Shamoon took down 30,000 company computers. It didn’t take down a single industrial control mechanism. In other words, not one oil drill, pipeline, or processing machine was touched by the virus. The computers responsible for coordinating all the Aramco company functions–like, for example, organizing loading trucks with oil barrels–did go down, which meant the product had to sit in the interim. But for an attack on a giant industrial company, their ICS remained perfectly intact. Why?

Some consider Aramco’s security budgeting a point of fault in this story–that they shouldn’t have invested all their money into industrial control systems security, at the expense of information tech. It may have been that Aramco gave more interest to ICS security because the Stuxnet affair in Iran–which totally threw their nuclear ICS infrastructure out of whack–happened only as recently as earlier that year. They evidently didn’t give as much consideration to protecting those 30,000 office computers that were taken down by Shamoon.

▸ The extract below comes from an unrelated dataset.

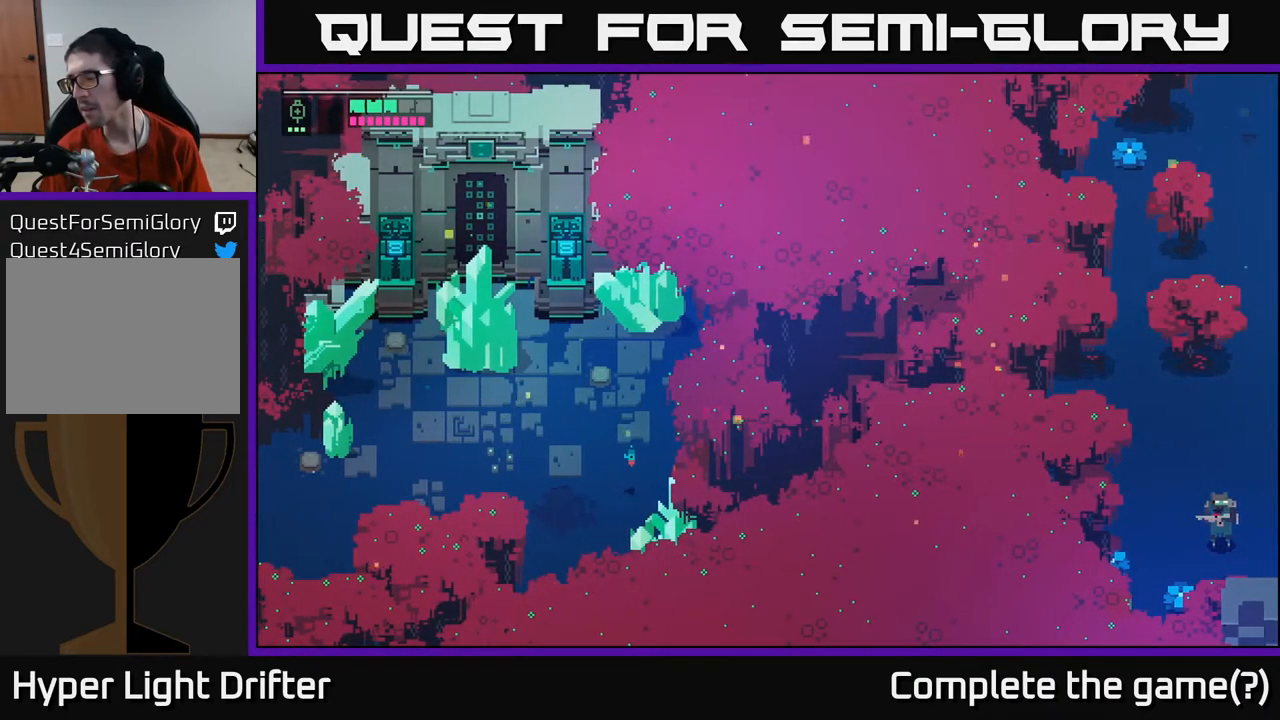
{"buttons": [], "left_stick": "right", "right_stick": "right", "events": []}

For my money, though, their decision was genius. Sure, if they had the money for it–which they probably did–they could’ve put more resources into IT. But if you had to choose, protecting industry controls is the far more cost-effective option. Without thought, Aramco was able to replace tens of thousands of hard drives with pocket money. Replacing significant industrial equipment would have been a whole other thing entirely. That is the sort of thing that could’ve plummeted the country into recession, and spiked the rest of our gas bills.

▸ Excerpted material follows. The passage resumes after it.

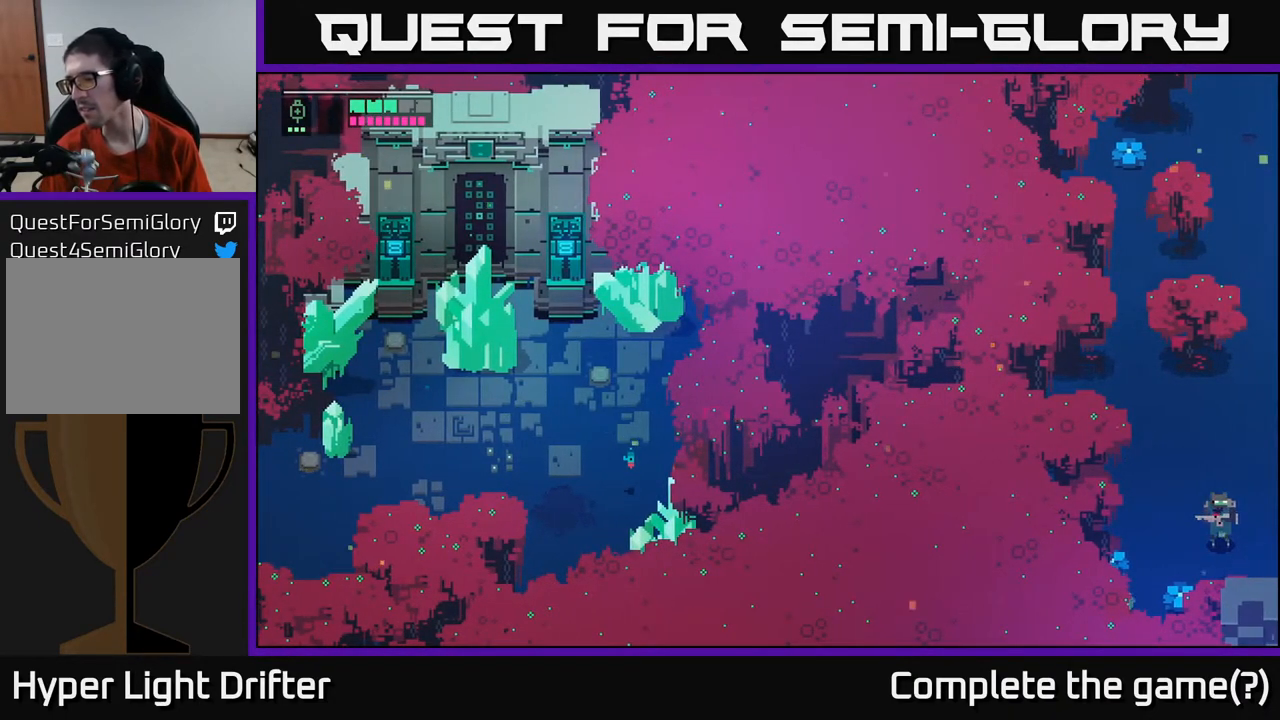
{"buttons": [], "left_stick": "up-right", "right_stick": "right", "events": [[450, "left_stick", "up-right"]]}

Only…one mystery was yet to be solved.

When analyzing Shamoon, researchers came to a discovery: the first Aramco computer to have been infected with the virus received it locally–offline, likely via USB.

Do you see where I’m going with this?

It was an inside job!

t turns out that, in showing their hand in that second Paste Bin post, the Cutting Sword of Justice had given away some key information. Researchers already suspected that only an employee with higher administrative privileges in Aramco’s internal network could have propagated the Shamoon virus. By publishing those IP addresses on Paste Bin, the Cutting Sword of Justice gave proven evidence to that theory.

The Saudis had a traitor in their midst. Not just a traitor, but a high-ranking one. We may never know who that person was, or whether he was ultimately caught. What we do know is that the Saudis aren’t too kind to traitors.